In their study, a total of 23 MIR1444s were identified. Populus and Idesia species were found to contain two MIR1444 genes, while Salix included only one. Populus and Idesia MIR1444b genes and Salix MIR1444s were phylogenetically separated from Populus and Idesia MIR1444a genes. Ptr-miR1444a and ptr-miR1444b showed sequence divergence. Compared with ptr-miR1444b, ptr-miR1444a started 2 nt upstream of precursor, resulting in differential regulation of PPO targets. Sequence alignment showed the MIR1444 genes exhibited extensive similarity to their PPO targets and suggest characteristics of MIRs originated from targets through an inverted gene duplication event. A genome sequence comparison showed that MIR1444 genes in Populus and Idesia were expanded through the Salicoid genome duplication event, while a copy of the MIR1444 gene was lost in Salix through DNA segment deletion during chromosome rearrangement.

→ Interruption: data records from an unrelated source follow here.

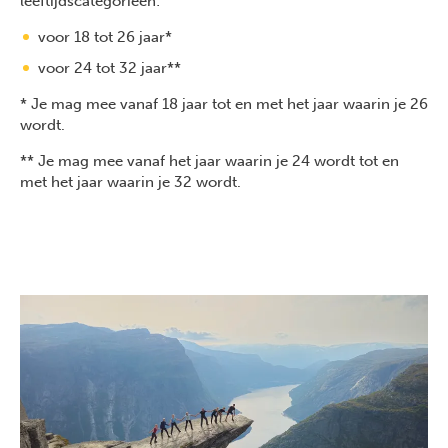
leeftijdscategorieën:
voor 18 tot 26 jaar*
voor 24 tot 32 jaar**
* Je mag mee vanaf 18 jaar tot en met het jaar waarin je 26
wordt.
** Je mag mee vanaf het jaar waarin je 24 wordt tot en
met het jaar waarin je 32 wordt.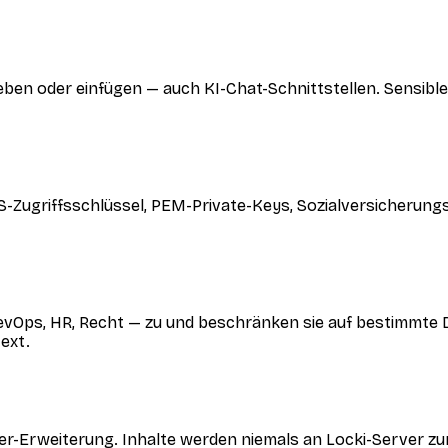
geben oder einfügen — auch KI-Chat-Schnittstellen. Sensib
WS-Zugriffsschlüssel, PEM-Private-Keys, Sozialversicheru
Ops, HR, Recht — zu und beschränken sie auf bestimmte D
ext.
ser-Erweiterung. Inhalte werden niemals an Locki-Server zu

These results provide significant information for the origin of plant miRNAs and the mechanism of Salicaceae gene evolution and divergence.
Proposed model for MIR1444 origin and evolution – MIR1444 genes were originated from PPOs through an inverted gene duplication event. It resulted in tail-to-tail orientations of complete or partial PPO gene sequences, which were diversified through sequence mutation to shorten and gain of bulges in the foldback structure. Continuous mutation generates MIR1444 genes with sequences and mismatch patterns in and surrounding the miR1444:miR1444* region. MIR1444 genes were expanded through the Salicoid genome duplication event and then further diversified through sequence mutation. A copy of the duplicated MIR1444 genes was lost through DNA segment deletion during chromosome rearrangement in Salix. Pink arrows indicate transcription direction of PPO genes.